Cataractic planets
and astronomical illusions
This country’s gone mad, hasn’t it? Made mad been mad gone mad all mad. Mad as in insane but not the good kind. Mad absurd. Living in an SNL skit or Gulliver’s Travels while others live under bombs. Piles of dead children. What’s it like in your part of the world?
I’m reading something beautiful and marvelous. The word marvelous. I’ve found a group online that reads James Joyce’s Ulysses in 80 days. Here’s the link if you want to join. Perhaps mad but joycean mad. Here’s something beautiful and marvelous:
Eyes, pale as the sea the wind had freshened, paler, firm and prudent. The seas’ ruler, he gazed southward over the bay, empty save for the smokeplume of the mailboat, vague on the bright skyline, and a sail tacking by the Muglins.
Or this:
“Oomb, alwombing tomb. His mouth moulded issuing breath, unspeeched: ooeeehah: roar of cataractic planets, globed, blazing, roaring wayawayawayawayawayaway.
I’ve never read Ulysses — have tried several times but this group and the very neat way someone has organized the website and the schedule and the comments is seductive, really. The audio version that I listen to (Irish accents!) while I read is great. I also have a remarkable illustrated edition that is so heavy I can barely hold it in my lap, but if I rest it on the dining room table, I can read it while I listen. Do I know what’s going on? Not exactly, but I love the language. I let it wash over me.
What do you think his cataractic planets are? So many astronomical allusions. Or illusions. Grateful to be pulled into a text quite literally and live in it.
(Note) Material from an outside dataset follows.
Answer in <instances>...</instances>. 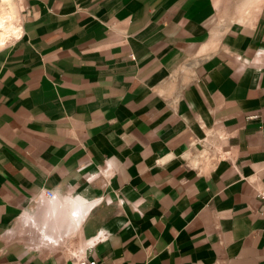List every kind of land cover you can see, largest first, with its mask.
I'll return each instance as SVG.
<instances>
[{"label": "crops", "instance_id": "obj_1", "mask_svg": "<svg viewBox=\"0 0 264 264\" xmlns=\"http://www.w3.org/2000/svg\"><path fill=\"white\" fill-rule=\"evenodd\" d=\"M224 1L11 0L0 264H264V6ZM210 129L230 158L199 172Z\"/></svg>", "mask_w": 264, "mask_h": 264}, {"label": "built area", "instance_id": "obj_2", "mask_svg": "<svg viewBox=\"0 0 264 264\" xmlns=\"http://www.w3.org/2000/svg\"><path fill=\"white\" fill-rule=\"evenodd\" d=\"M24 0H16L18 4H22ZM257 115H252L249 118H256ZM228 139V135L225 132L215 131L213 129L208 130L204 136L200 139H193L190 142V146L195 144H200V150L195 155L189 156L186 159V165L191 167L199 172L203 170L204 167L215 164L221 159L230 158V149L225 146V142ZM256 196L264 203V184L256 187ZM48 199L55 200L56 196L50 191H45L38 200V206L44 207L48 204ZM101 201V198L96 200L98 203ZM27 225V223H24ZM73 259L72 264H102L100 261L95 258L87 257L83 251L78 253L71 254Z\"/></svg>", "mask_w": 264, "mask_h": 264}, {"label": "rangeland", "instance_id": "obj_3", "mask_svg": "<svg viewBox=\"0 0 264 264\" xmlns=\"http://www.w3.org/2000/svg\"><path fill=\"white\" fill-rule=\"evenodd\" d=\"M224 3L226 5L225 14L227 15V19L229 21H234L242 15H253L264 6V0H225ZM16 21L17 19L14 15L12 23H17ZM27 232L28 231L24 229L22 233L25 234L26 237H28V235L26 234ZM32 234L36 236L37 232L32 230Z\"/></svg>", "mask_w": 264, "mask_h": 264}, {"label": "clouds", "instance_id": "obj_4", "mask_svg": "<svg viewBox=\"0 0 264 264\" xmlns=\"http://www.w3.org/2000/svg\"><path fill=\"white\" fill-rule=\"evenodd\" d=\"M14 19L13 4L11 0H3L0 3V28L4 29V33L0 36V46L6 45L13 34L10 27ZM2 50V48H0Z\"/></svg>", "mask_w": 264, "mask_h": 264}, {"label": "bare ground", "instance_id": "obj_5", "mask_svg": "<svg viewBox=\"0 0 264 264\" xmlns=\"http://www.w3.org/2000/svg\"><path fill=\"white\" fill-rule=\"evenodd\" d=\"M1 29L4 31V29H3V28H1ZM78 203H79V202H78ZM75 205H76V207H78V208H79V205H78V204H76V203H75ZM77 205H78V206H77ZM78 210H79V209H78ZM76 211H77V210H76ZM44 228H46V226H44V227H43V229H44Z\"/></svg>", "mask_w": 264, "mask_h": 264}]
</instances>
I saw an aerial view of a blue whale just under the surface of the ocean right down the coast a bit. How can we complain when such a creature is swimming nearby? Or maybe we can complain but why bother when such a creature is swimming nearby. The word ripple. She looked effortless weightless and blue in blue. The spiracle at the top of the head through which she breathes air. I’d like to draw a spiracle right here, or maybe even a spiral. Something endless and endlessly beautiful.
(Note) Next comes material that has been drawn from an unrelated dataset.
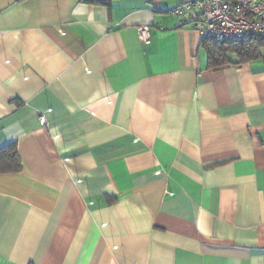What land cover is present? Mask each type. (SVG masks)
Returning <instances> with one entry per match:
<instances>
[{"label": "crops", "instance_id": "1", "mask_svg": "<svg viewBox=\"0 0 264 264\" xmlns=\"http://www.w3.org/2000/svg\"><path fill=\"white\" fill-rule=\"evenodd\" d=\"M186 1L0 0V264H264V59Z\"/></svg>", "mask_w": 264, "mask_h": 264}, {"label": "built area", "instance_id": "2", "mask_svg": "<svg viewBox=\"0 0 264 264\" xmlns=\"http://www.w3.org/2000/svg\"><path fill=\"white\" fill-rule=\"evenodd\" d=\"M170 12L180 19V26L188 25L201 40L246 42L252 37L264 38V0H190ZM149 35V27L138 28L141 41ZM40 123L45 124L44 118Z\"/></svg>", "mask_w": 264, "mask_h": 264}, {"label": "trees", "instance_id": "3", "mask_svg": "<svg viewBox=\"0 0 264 264\" xmlns=\"http://www.w3.org/2000/svg\"><path fill=\"white\" fill-rule=\"evenodd\" d=\"M208 53V66L217 67L229 61L234 54L237 63H244L259 57L263 58L264 38L252 37L246 42L202 41ZM22 170V163L14 143L0 148V174H14Z\"/></svg>", "mask_w": 264, "mask_h": 264}]
</instances>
What else is there to tell you? Do you need anything but Joyce’s cataractic planets and my blue whales? Shall I rant about the Claw in front of the House, the beast who lives inside and his blue bruised hands, his grift and graft? The young finish high school and wait on university yet. Yet. The children of the Palisades whose schools burnt down last year make moving speeches. The head of the department of war continues his relentless scouring of Black people and women from his ranks, his limbs sausages packed into a smug blue suit. A nasty man. People wear crosses as jewelry. The skies are hazy then blue, the June gloom. My eyes are heavy and dry and paradoxically water and leak. I dab at them with a tissue and peer at my peering, the tiny red veins behind which is a globe of sorts, a planet, an orb. I did have cataracts, but were they cataractic?
wayawayawayawayawayaway
Do you hear that echo?
I wish sometimes that Sophie could talk.



Language. It lifts me. Thank you.
"I wish sometimes that Sophie could talk."
Like a sword piercing me. Would the elderberry in my back yard, the whole of the greenbelt that winds through my neighborhood, the Cooper's hawks and their hatchlings, the barred owls, rabbits, the lone old growth cedar, the family of coyotes, the rain on the deck, the breeching Orcas in Puget Sound, would they all talk.
The Sound of a Wild Snail Eating by Elizabeth Bailey. Recovering from a knee replacement, this is the book to read. It is 1:30 in the morning. Pain wakes me. The cats stir while I maneuver around them to get out of bed. My daughter is asleep in the spare room.
'"I wish sometimes that Sophie could talk."